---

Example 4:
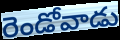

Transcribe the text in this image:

రెండోవాడు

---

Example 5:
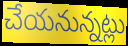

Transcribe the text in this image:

చేయనున్నట్లు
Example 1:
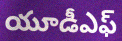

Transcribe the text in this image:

యూడీఎఫ్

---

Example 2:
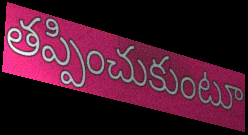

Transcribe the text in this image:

తప్పించుకుంటూ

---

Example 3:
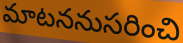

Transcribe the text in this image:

మాటననుసరించి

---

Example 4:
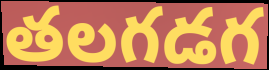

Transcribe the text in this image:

తలగడగ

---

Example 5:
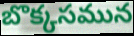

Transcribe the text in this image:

బొక్కసమున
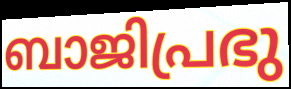
ബാജിപ്രഭു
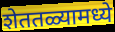
शेततळ्यामध्ये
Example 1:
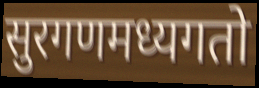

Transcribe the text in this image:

सुरगणमध्यगतो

- - -

§ Short task: Please copy all of the material above character for character, leaving out the pictures.

§ Response to this task:
---

Example 4:

Transcribe the text in this image:

రెండోవాడు

---

Example 5:

Transcribe the text in this image:

చేయనున్నట్లు
Example 1:

Transcribe the text in this image:

యూడీఎఫ్

---

Example 2:

Transcribe the text in this image:

తప్పించుకుంటూ

---

Example 3:

Transcribe the text in this image:

మాటననుసరించి

---

Example 4:

Transcribe the text in this image:

తలగడగ

---

Example 5:

Transcribe the text in this image:

బొక్కసమున
ബാജിപ്രഭു
शेततळ्यामध्ये
Example 1:

Transcribe the text in this image:

सुरगणमध्यगतो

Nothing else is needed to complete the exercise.